** start **

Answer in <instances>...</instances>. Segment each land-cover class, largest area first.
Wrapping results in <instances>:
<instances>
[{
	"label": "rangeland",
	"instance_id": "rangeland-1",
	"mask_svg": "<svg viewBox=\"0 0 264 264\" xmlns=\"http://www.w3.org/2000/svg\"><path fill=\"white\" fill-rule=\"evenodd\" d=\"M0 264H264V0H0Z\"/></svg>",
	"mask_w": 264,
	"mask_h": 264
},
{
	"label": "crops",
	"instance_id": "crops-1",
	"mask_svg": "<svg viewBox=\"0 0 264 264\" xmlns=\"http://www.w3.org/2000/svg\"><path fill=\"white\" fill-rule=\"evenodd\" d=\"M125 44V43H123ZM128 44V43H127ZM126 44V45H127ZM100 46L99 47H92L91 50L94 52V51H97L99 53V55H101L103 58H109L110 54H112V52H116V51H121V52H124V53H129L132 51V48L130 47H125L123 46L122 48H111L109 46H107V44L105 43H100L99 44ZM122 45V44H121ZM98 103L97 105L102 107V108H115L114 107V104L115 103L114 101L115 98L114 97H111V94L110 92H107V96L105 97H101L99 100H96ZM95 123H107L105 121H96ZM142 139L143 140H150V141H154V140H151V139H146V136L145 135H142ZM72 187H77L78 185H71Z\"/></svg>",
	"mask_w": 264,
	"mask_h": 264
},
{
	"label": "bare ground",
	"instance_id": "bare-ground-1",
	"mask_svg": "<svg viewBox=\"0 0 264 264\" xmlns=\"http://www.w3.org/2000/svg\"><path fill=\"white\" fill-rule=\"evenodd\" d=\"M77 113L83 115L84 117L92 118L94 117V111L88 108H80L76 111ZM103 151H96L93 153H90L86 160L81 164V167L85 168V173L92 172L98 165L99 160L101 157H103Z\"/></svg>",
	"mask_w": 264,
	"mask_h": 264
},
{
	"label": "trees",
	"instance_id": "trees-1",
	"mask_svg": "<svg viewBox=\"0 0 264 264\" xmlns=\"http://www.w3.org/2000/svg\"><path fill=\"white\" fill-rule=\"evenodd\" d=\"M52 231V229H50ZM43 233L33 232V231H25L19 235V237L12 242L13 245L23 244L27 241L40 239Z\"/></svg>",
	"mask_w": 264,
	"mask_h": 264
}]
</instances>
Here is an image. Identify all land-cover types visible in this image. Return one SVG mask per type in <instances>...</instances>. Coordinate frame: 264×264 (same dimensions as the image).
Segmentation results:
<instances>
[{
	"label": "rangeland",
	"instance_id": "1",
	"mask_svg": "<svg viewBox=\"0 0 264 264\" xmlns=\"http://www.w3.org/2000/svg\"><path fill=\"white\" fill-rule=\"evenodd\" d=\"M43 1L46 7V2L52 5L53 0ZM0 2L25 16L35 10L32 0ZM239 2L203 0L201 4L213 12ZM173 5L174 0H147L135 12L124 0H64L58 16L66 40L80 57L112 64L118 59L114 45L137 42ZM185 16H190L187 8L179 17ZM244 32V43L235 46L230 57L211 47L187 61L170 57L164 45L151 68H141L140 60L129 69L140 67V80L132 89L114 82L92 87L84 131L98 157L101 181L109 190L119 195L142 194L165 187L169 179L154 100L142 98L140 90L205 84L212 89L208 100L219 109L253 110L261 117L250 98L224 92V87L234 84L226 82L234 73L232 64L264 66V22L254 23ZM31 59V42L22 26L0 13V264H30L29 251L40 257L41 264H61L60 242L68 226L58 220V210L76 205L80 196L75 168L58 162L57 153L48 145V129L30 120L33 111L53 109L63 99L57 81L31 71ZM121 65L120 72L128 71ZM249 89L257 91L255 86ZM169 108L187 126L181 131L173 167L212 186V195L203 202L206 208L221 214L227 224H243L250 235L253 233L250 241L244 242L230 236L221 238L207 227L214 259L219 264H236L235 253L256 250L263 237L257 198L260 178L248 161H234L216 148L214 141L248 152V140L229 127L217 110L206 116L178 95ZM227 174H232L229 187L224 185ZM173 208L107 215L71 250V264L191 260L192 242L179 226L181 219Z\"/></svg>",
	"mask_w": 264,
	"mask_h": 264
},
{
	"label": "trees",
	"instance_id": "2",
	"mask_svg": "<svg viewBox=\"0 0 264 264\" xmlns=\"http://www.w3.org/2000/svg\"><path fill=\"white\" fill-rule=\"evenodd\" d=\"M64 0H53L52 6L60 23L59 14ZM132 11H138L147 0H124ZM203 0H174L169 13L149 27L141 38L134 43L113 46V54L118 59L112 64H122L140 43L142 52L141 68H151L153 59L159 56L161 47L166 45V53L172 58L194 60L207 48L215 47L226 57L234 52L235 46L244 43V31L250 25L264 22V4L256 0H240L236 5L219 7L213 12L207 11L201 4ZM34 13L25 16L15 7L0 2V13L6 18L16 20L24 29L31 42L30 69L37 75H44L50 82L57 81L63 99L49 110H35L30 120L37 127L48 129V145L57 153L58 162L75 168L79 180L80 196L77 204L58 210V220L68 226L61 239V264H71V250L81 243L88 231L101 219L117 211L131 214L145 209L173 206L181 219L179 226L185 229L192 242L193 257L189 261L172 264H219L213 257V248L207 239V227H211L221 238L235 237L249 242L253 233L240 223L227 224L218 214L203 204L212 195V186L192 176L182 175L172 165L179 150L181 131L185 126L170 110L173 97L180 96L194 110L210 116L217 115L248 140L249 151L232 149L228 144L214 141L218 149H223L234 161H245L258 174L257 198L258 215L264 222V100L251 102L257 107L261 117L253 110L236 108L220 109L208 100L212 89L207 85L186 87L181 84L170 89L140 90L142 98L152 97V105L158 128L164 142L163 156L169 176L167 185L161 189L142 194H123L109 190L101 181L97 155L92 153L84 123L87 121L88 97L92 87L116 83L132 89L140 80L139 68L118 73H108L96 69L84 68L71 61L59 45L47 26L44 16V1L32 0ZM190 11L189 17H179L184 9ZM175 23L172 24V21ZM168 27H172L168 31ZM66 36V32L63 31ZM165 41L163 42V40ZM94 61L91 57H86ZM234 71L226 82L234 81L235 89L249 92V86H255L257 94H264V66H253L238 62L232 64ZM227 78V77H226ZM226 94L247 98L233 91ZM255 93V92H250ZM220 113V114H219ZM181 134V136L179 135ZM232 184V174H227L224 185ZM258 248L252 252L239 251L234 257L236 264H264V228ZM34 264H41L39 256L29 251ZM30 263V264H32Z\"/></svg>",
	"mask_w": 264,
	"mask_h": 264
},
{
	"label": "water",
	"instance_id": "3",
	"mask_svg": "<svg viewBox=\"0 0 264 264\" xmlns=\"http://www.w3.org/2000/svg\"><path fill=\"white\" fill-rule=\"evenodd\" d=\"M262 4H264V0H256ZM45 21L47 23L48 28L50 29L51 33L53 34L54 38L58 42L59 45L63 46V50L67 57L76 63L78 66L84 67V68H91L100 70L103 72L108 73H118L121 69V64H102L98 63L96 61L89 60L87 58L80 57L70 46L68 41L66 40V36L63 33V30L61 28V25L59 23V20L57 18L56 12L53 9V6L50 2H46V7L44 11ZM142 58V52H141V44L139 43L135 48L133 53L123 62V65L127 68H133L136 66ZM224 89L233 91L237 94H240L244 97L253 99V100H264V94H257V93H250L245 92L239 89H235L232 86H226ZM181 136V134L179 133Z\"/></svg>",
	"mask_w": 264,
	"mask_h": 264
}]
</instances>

** end **
** start **

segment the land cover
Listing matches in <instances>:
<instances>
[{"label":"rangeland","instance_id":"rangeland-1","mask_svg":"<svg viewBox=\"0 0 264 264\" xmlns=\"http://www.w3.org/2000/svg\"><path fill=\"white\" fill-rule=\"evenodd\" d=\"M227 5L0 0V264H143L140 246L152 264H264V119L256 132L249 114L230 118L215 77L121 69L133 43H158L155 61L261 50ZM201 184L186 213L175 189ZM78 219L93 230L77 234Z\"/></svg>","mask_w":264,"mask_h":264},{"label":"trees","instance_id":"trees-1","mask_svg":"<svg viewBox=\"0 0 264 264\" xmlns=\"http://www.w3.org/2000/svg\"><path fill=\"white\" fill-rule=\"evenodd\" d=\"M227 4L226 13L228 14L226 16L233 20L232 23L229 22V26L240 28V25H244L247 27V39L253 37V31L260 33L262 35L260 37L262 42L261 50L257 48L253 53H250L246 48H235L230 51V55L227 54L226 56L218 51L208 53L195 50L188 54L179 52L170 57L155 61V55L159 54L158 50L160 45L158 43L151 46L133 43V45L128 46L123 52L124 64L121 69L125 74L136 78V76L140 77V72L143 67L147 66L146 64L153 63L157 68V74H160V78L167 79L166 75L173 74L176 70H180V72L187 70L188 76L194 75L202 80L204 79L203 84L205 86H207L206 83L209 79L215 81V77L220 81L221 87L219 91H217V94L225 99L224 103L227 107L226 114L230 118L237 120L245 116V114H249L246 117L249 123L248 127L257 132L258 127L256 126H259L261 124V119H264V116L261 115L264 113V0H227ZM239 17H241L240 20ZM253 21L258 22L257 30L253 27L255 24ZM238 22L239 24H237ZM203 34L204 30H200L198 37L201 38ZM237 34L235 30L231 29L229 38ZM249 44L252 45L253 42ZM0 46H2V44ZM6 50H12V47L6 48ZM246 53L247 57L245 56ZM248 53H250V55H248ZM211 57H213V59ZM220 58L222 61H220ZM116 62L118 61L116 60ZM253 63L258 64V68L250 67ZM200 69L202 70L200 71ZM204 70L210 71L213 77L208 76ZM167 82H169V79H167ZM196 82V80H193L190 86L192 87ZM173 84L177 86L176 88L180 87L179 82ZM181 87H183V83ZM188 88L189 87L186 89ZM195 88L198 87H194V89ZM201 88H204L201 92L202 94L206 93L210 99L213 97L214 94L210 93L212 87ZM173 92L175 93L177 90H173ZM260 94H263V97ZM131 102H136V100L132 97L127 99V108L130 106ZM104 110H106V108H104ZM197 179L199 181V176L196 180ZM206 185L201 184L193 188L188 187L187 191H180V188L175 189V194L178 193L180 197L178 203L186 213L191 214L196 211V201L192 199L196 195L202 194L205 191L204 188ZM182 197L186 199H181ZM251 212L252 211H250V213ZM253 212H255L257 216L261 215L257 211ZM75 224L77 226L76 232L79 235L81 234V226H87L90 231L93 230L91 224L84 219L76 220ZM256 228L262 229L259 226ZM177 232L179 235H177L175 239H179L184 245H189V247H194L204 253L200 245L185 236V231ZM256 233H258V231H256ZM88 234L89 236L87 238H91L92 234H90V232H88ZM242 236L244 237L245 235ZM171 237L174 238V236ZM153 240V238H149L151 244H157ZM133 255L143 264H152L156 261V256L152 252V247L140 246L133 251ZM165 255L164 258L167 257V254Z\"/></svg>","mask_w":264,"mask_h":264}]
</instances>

** end **

• _PROBLEM TO SOLVE_
Gather every line from the rows above that contains the string "bare", and copy each one in full.

• _THE REPLY_
	"label": "bare ground",
	"instance_id": "bare-ground-1",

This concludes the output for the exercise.